Legislation on conflict of interest and an office of Ethics Commissioner provide the important intermediate step in the control of corruption. Canada’s Conflict of Interest Act (2006) has many interesting features worth emulating. Firstly, it applies to all across the spectrum from a minister of the crown to members of ministerial staff and all those appointed by the Governor in Council. Secondly, the Act sets out clearly conflict of interest and post-employment rules for public office holders so as to minimize the possibility of conflicts arising between the private interests and public duties of public office holders and thus provides for the resolution of those conflicts should they arise. Lastly, it provides the Conflict of Interest and Ethics Commissioner with the mandate to determine the measures necessary to avoid conflicts of interest and to determine whether a contravention of this Act has occurred.
Apart from clear definitions of conflict of interest and listing activities that a public office holder is prohibited from pursuing, the most interesting and critical part of the Act are the compliance measures. The Act provides for recusal from any discussion, decision, debate or vote involving conflict of interest, confidential disclosure (and under certain circumstances public declaration) of assets and liabilities, gifts received above a given value, etc. The Act also requires the public office holder to divest his or her controlled assets by either selling them in arm’s length transaction or placing them in a blind trust (controlled assets are defined as those assets whose value could be directly or indirectly affected by government decisions or policy).
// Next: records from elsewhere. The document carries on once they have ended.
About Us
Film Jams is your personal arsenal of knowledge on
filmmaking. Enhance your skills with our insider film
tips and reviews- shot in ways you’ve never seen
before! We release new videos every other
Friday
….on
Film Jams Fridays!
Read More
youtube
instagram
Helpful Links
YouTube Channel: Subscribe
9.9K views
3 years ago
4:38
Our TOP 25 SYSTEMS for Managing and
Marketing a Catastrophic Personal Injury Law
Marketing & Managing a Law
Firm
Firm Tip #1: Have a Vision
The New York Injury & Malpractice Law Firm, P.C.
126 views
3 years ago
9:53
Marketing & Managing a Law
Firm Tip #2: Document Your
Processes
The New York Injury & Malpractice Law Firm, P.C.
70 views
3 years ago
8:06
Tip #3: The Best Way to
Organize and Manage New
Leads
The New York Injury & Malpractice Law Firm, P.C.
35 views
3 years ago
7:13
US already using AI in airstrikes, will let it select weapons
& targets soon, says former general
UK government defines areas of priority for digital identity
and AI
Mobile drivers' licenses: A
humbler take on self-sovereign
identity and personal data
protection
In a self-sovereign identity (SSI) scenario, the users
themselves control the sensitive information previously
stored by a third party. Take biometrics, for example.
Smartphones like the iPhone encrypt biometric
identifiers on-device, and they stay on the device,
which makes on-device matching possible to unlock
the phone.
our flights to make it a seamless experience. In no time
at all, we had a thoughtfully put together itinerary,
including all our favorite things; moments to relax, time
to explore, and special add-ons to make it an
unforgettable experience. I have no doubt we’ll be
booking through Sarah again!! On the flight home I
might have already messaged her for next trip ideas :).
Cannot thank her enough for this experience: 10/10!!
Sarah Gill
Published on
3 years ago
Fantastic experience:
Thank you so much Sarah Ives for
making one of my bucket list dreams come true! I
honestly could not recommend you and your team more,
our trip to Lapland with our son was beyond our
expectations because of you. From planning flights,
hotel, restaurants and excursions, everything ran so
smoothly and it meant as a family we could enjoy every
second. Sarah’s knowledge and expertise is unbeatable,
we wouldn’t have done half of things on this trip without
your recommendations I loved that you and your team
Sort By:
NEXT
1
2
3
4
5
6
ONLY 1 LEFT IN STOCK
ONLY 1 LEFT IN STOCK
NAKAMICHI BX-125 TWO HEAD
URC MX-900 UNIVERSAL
Most importantly the Conflict of Interest and Ethics Commissioner, who oversees compliance with the provisions of the Act, has powers to investigate violations, in doing so summon witnesses, require them to give oral evidence, to produce documents, etc.
The advantage of having an Ethics Commissioner and a related law is that it provides a framework for preventing corrupt acts from taking place in the first place. Many members of the political executive and civil servants run ‘businesses’ ranging from trusts (particularly in education, which run more on commercial principles), co-operatives, NGOs, real estate ventures, companies, etc. in the name of family numbers. At one time, in Andhra Pradesh, the Transport Minister owned the largest fleet of passenger buses and was running a major travel company. Very often they are the beneficiaries of their corrupt actions. Once the rules on conflict of interest are in place and there is an oversight body to resolve the issues promptly, the opportunities for corruption would reduce. Together with whistleblower policy or law and RTI, this can be a formidable framework for preventing corruption.
Srinivas Kumar Alamuru
[Disclaimer: Views expressed are those of the author and do not represent the views of CBPS.]